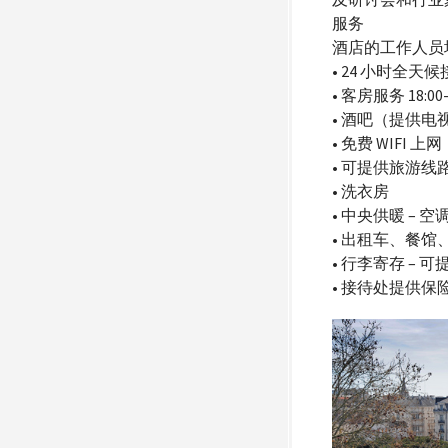
服务
酒店的工作人员
• 24 小时全天
• 客房服务 18:00-
• 酒吧（提供电视）
• 免费 WIFI 上网
• 可提供旅游线
• 洗衣房
• 中央供暖 – 空调
• 出租车、餐馆
• 行李寄存 –
• 接待处提供保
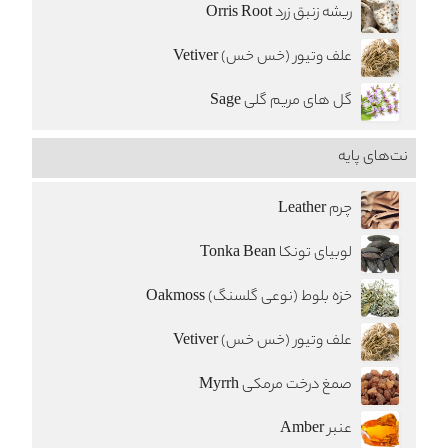
ریشه زنبق زرد Orris Root
علف وتیور (خس خس) Vetiver
گل های مریم گلی Sage
نت‌های پایه
چرم Leather
لوبیای تونکا Tonka Bean
خزه بلوط (نوعی گلسنگ) Oakmoss
علف وتیور (خس خس) Vetiver
صمغ درخت مرمکی Myrrh
عنبر Amber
────
◆ **Your goal**: If you see a picture in the listing, skip it while copying everything else exactly.

◆ **Response to this task**:
服务
酒店的工作人员
• 24 小时全天
• 客房服务 18:00-
• 酒吧（提供电视）
• 免费 WIFI 上网
• 可提供旅游线
• 洗衣房
• 中央供暖 – 空调
• 出租车、餐馆
• 行李寄存 –
• 接待处提供保
ریشه زنبق زرد Orris Root
علف وتیور (خس خس) Vetiver
گل های مریم گلی Sage
نت‌های پایه
چرم Leather
لوبیای تونکا Tonka Bean
خزه بلوط (نوعی گلسنگ) Oakmoss
علف وتیور (خس خس) Vetiver
صمغ درخت مرمکی Myrrh
عنبر Amber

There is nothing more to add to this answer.